What’s the best about it?
So, the lyrics are a big highlight here. They’re a total trip. For example, the first song “Attack of the Great Worm” is, as you find out at the very end, all about a video game level. The very clear, “What the F*** am I supposed to do, they only gave me two?!” you hear partway through makes more sense in this context, in a way. They never give you everything you need to take down a boss in a good game!:
“Radiant cascade shine devour me
The beast is gone
I finished the campaign on normal difficulty”
This is by far the most “normal” prog-metal track on the album, and that’s saying something. I can’t believe how much I love it.
The vocals are also absolutely perfect. Jesse Brock gives great feeling and pacing to weird lyrics, really evoking the strange and heavy feeling that holds all the songs together. He is a master of adding little nuances to his singing; slight pauses, sliding slightly off-key on a held note to really up the tension, doing these strange little assents and descents, jamming 15 syllables into two seconds all of a sudden. He tends to a higher register, like Haken, Thank You Scientist and Ihlo, though not nearly as high as Leprous. His tone is warm and almost almost fuzzy. You want to hug him. Maybe that’s just me.

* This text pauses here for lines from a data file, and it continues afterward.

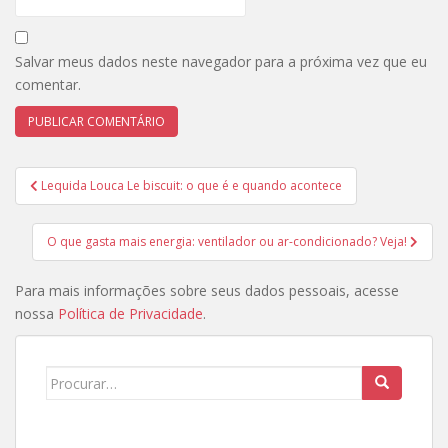
Salvar meus dados neste navegador para a próxima vez que eu
comentar.
Navegação
Lequida Louca Le biscuit: o que é e quando acontece
de
Post
O que gasta mais energia: ventilador ou ar-condicionado? Veja!
Para mais informações sobre seus dados pessoais, acesse
nossa
Política de Privacidade
.
Search
for: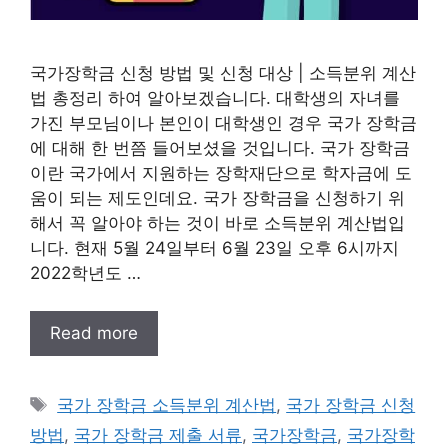
국가장학금 신청 방법 및 신청 대상 | 소득분위 계산
법 총정리 하여 알아보겠습니다. 대학생의 자녀를
가진 부모님이나 본인이 대학생인 경우 국가 장학금
에 대해 한 번쯤 들어보셨을 것입니다. 국가 장학금
이란 국가에서 지원하는 장학재단으로 학자금에 도
움이 되는 제도인데요. 국가 장학금을 신청하기 위
해서 꼭 알아야 하는 것이 바로 소득분위 계산법입
니다. 현재 5월 24일부터 6월 23일 오후 6시까지
2022학년도 …
Read more
태
국가 장학금 소득분위 계산법
,
국가 장학금 신청
그
방법
,
국가 장학금 제출 서류
,
국가장학금
,
국가장학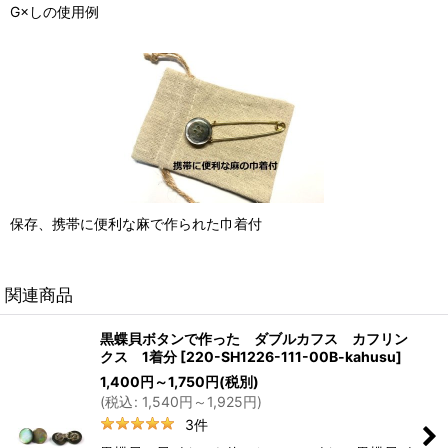
G×しの使用例
保存、携帯に便利な麻で作られた巾着付
関連商品
黒蝶貝ボタンで作った ダブルカフス カフリン
クス 1着分
[
220-SH1226-111-00B-kahusu
]
1,400
円
～1,750
円
(税別)
(
税込
:
1,540
円
～1,925
円
)
3
件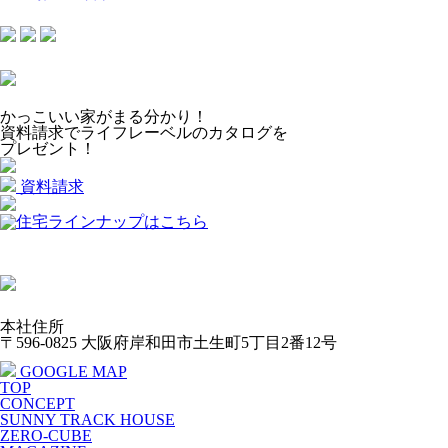
かっこいい家がまる分かり！
資料請求でライフレーベルのカタログを
プレゼント！
資料請求
本社住所
〒596-0825 大阪府岸和田市土生町5丁目2番12号
GOOGLE MAP
TOP
CONCEPT
SUNNY TRACK HOUSE
ZERO-CUBE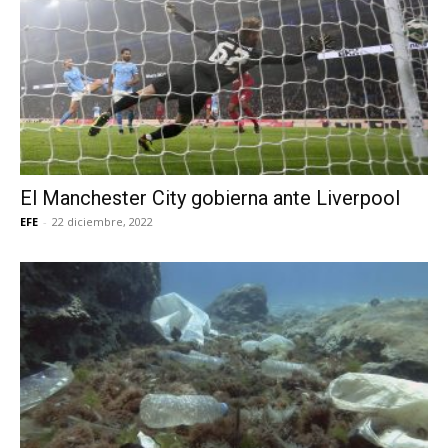
El Manchester City gobierna ante Liverpool
EFE
-
22 diciembre, 2022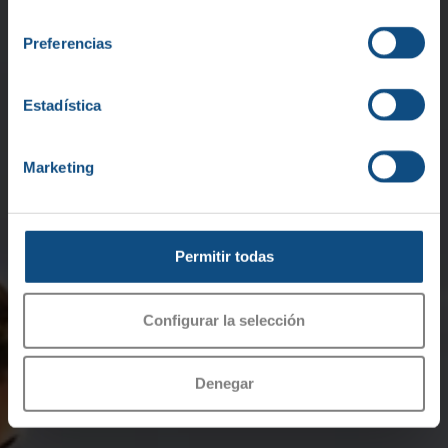
consentimiento
Preferencias
Estadística
HABLEMOS
Marketing
Permitir todas
Configurar la selección
Denegar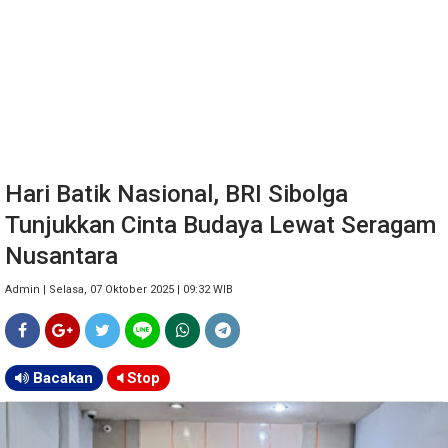
Hari Batik Nasional, BRI Sibolga
Tunjukkan Cinta Budaya Lewat Seragam
Nusantara
Admin | Selasa, 07 Oktober 2025 | 09:32 WIB
Bacakan
Stop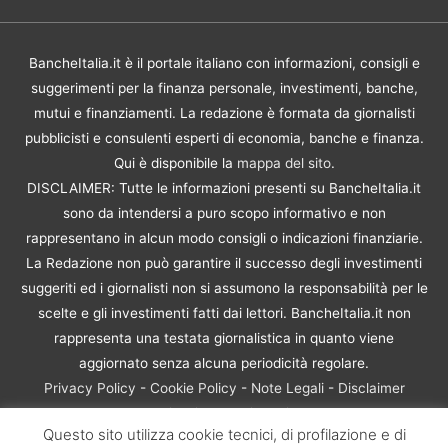
BancheItalia.it è il portale italiano con informazioni, consigli e
suggerimenti per la finanza personale, investimenti, banche,
mutui e finanziamenti. La redazione è formata da giornalisti
pubblicisti e consulenti esperti di economia, banche e finanza.
Qui è disponibile la
mappa del sito
.
DISCLAIMER: Tutte le informazioni presenti su BancheItalia.it
sono da intendersi a puro scopo informativo e non
rappresentano in alcun modo consigli o indicazioni finanziarie.
La Redazione non può garantire il successo degli investimenti
suggeriti ed i giornalisti non si assumono la responsabilità per le
scelte e gli investimenti fatti dai lettori. BancheItalia.it non
rappresenta una testata giornalistica in quanto viene
aggiornato senza alcuna periodicità regolare.
Privacy Policy
-
Cookie Policy
-
Note Legali
-
Disclaimer
Rischio Investimenti
Questo sito utilizza cookie tecnici, di profilazione e di
BancheItalia.it Copyright © 2021. Tutti i diritti sono riservati. |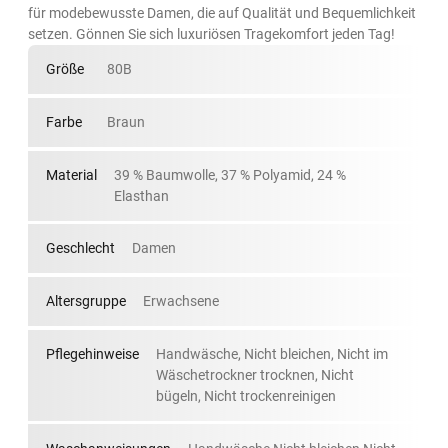
für modebewusste Damen, die auf Qualität und Bequemlichkeit
setzen. Gönnen Sie sich luxuriösen Tragekomfort jeden Tag!
Größe
80B
Farbe
Braun
Material
39 % Baumwolle, 37 % Polyamid, 24 %
Elasthan
Geschlecht
Damen
Altersgruppe
Erwachsene
Pflegehinweise
Handwäsche, Nicht bleichen, Nicht im
Wäschetrockner trocknen, Nicht
bügeln, Nicht trockenreinigen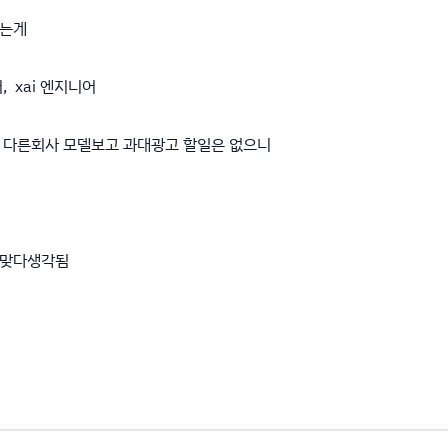
없는게
 xai 엔지니어
다른회사 모델보고 과대광고 할일은 없으니
 맞다생각됨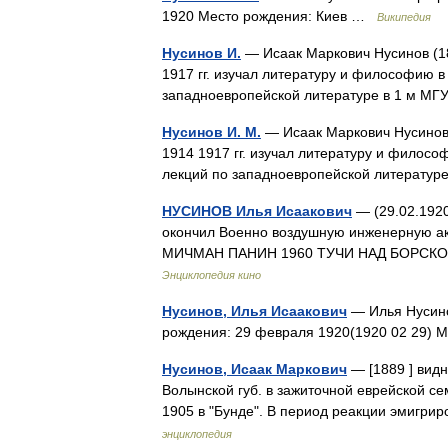
1920 Место рождения: Киев …
Википедия
Нусинов И.
— Исаак Маркович Нусинов (188
1917 гг. изучал литературу и философию в 
западноевропейской литературе в 1 м М
Нусинов И. М.
— Исаак Маркович Нусинов (
1914 1917 гг. изучал литературу и философ
лекций по западноевропейской литерату
НУСИНОВ Илья Исаакович
— (29.02.1920
окончил Военно воздушную инженерную ак
МИЧМАН ПАНИН 1960 ТУЧИ НАД БОРСКОМ
Энциклопедия кино
Нусинов, Илья Исаакович
— Илья Нусино
рождения: 29 февраля 1920(1920 02 29)
Нусинов, Исаак Маркович
— [1889 ] видн
Волынской губ. в зажиточной еврейской се
1905 в "Бунде". В период реакции эмигри
энциклопедия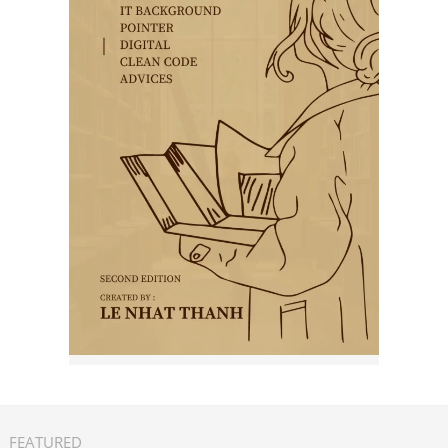
FEATURED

Beyond that, the sound quality is nice and high, and like most of my favorite bands’ albums, there’s an enormous amount of layering of instruments and effects that keeps things very interesting. It’s another album you’ll always be able to hear something new. The drums and bass are the music’s main thread, working well together to bring you back to the metal roots. Every other instrument seems determined to explore how many different sounds can be produced in a single album.
And despite changing back and forth between musical style at least once a minute, Edge of Reality still keeps their music together and it works. It’s a patchwork masterpiece that creates a whole better than any individual part. A really, really weird masterpiece. With a whole boatload of musical patches. Seriously. The scope is worth the listen alone.
I think the band deserves a medal for sheer ingenuity in putting so many things into an album that I still want to listen to for more than the sheer wtf-factor. It’s a really good album. I’ll listen because I enjoy the whole, not for lulz like Weird Al or even Alestorm (sorry guys!). This is real music with a catchy idea, not an idea shoved mercilessly into music.
So, it’s perfect..?
I DO wish the vocals were a little easier to hear at times; I had to look up 90% of the lyrics even when I paid attention. There’s just always so much going on. And this is another album where YOU NEED TO PAY ATTENTION BECAUSE SOUNDSSSSSS EVERYWHERRRRRREEE. So make sure you set aside an hour and twelve minutes where you’ll have the concentration to really give this your attention.
Unless you hate variety, try this!
If you like really, really consistent sound in an album, or if you have musical epilepsy triggered by too much stuff going on at any one time, maybe don’t pick this up. If you enjoy novelty (nay, genius!), multiple genres of music, enjoyed “The Mountain”, or just like hearing a lot of cool shit in one place, definitely take In Static for a spin. It’s both heavy and dense and lighthearted all at once and they earned a place in my musical heart. Thank you, Edge of Reality, for helping keep prog weird.